Logo : Sénat français

commission des lois

Projet de loi

Lutte contre le crime organisé et le terrorisme

(1ère lecture)

(n° 445 )

N° COM-124

21 mars 2016


 

AMENDEMENT

présenté par

Adopté

M. Michel MERCIER, rapporteur


ARTICLE 31 TER


Supprimer cet article.

Objet

Cet amendement supprime l'instauration d'une sur-amende pénale, douanière, également applicable aux sanctions financières des autorités administratives et indépendantes, dispositif par deux fois censuré par le Conseil constitutionnel.

Ce dispositif complexe soulève d'importantes difficultés constitutionnelles, au regard du principe d'individualisation des peines, de nécessité de la peine mais également au regard du principe d'égalité devant la loi.

Selon ce dispositif, la majoration des amendes devra nécessairement être prononcée par la juridiction, dans la limite de 10 % du montant, en fonction de l'infraction, de la personnalité de son auteur ainsi que de la situation matérielle, familiale et sociale du condamné. Néanmoins, la peine principale devant être prononcée au regard des mêmes critères, il semble particulier de prévoir que la même juridiction prononce une autre peine qui s'ajouterait à celle qu'elle a jugé nécessaire et proportionnée. A cet égard, ce dispositif semble inefficace et il est fort probable que les juridictions ne modifieront pas la hauteur des peines d'amendes qu'elles prononceraient. 

De plus, alors que le taux de recouvrement des amendes est particulièrement faible en France, ce dispositif risque de compléxifier et de nuire à la lisibilité de la peine prononcée, et donc à son efficacité. Actuellement, aux amendes prononcées, s'ajoute un droit de procédure, taxe variable versée au Trésor public. A cela s'ajoutent les dispositions relatives à la diminution des amendes du fait du paiement volontaire prévues aux articles 707-2 et 707-3 du code de procédure pénale. 

Les magistrats entendus par votre rapporteur s'étonnent de l'introduction d'un tel dispositif, source de complexité supplémentaire, en l'absence de consultation des principaux acteurs de la chaîne pénale. 

Par ailleurs, ce dispositif est contraire au principe constitutionnel d'universalité budgétaire. Sous cette réserve, il ne saurait être procédé à une telle affectation en dehors d'une loi de finances.
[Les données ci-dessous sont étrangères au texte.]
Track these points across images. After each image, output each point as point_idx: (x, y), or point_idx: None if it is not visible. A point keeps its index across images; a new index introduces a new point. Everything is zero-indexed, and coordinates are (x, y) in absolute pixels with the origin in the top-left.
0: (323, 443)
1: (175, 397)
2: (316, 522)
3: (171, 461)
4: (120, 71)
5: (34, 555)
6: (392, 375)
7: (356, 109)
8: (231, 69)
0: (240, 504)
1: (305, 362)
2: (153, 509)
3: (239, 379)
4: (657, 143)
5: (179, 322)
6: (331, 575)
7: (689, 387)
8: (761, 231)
A défaut, outre son caractère inconstitutionnel et contraire à la loi organique relative aux lois de finances, la disposition selon laquelle cette amende serait affectée à l'aide aux victimes est dénuée de toute portée normative.

Enfin, s'il se comprend d'un point de vue budgétaire, l'instauration d'une majoration des sanctions prononcées par les AAI semble contraire au principe d'égalité devant la loi et la charge publique, en ce qu'elle ferait peser une différence de traitement sur certaines personnes morales sanctionnées par les AAI. Or cette différence de traitement, qui peut être justifiée par l'intérêt général, n'est pas en rapport direct avec l'objet visé : en effet, il semble original de faire financer l'aide aux victimes pénales par des entreprises ayant, par exemple, manqué à leurs obligations de déploiement d'équipement technique.

Comme le suggérait le rapport d'information MM. Christophe Béchu et Philippe Kaltenbach, « Pour une meilleure indemnisation des victimes d’infractions pénales », il semble préférable, afin de sécuriser les ressources des associations d'aide aux victimes, d'affecter à un fonds spécialement créé une fraction des amendes pénales collectées (proposition n° 28). Cette modification permettrait effectivement de sanctuariser les ressources affectées à l'aide aux victimes.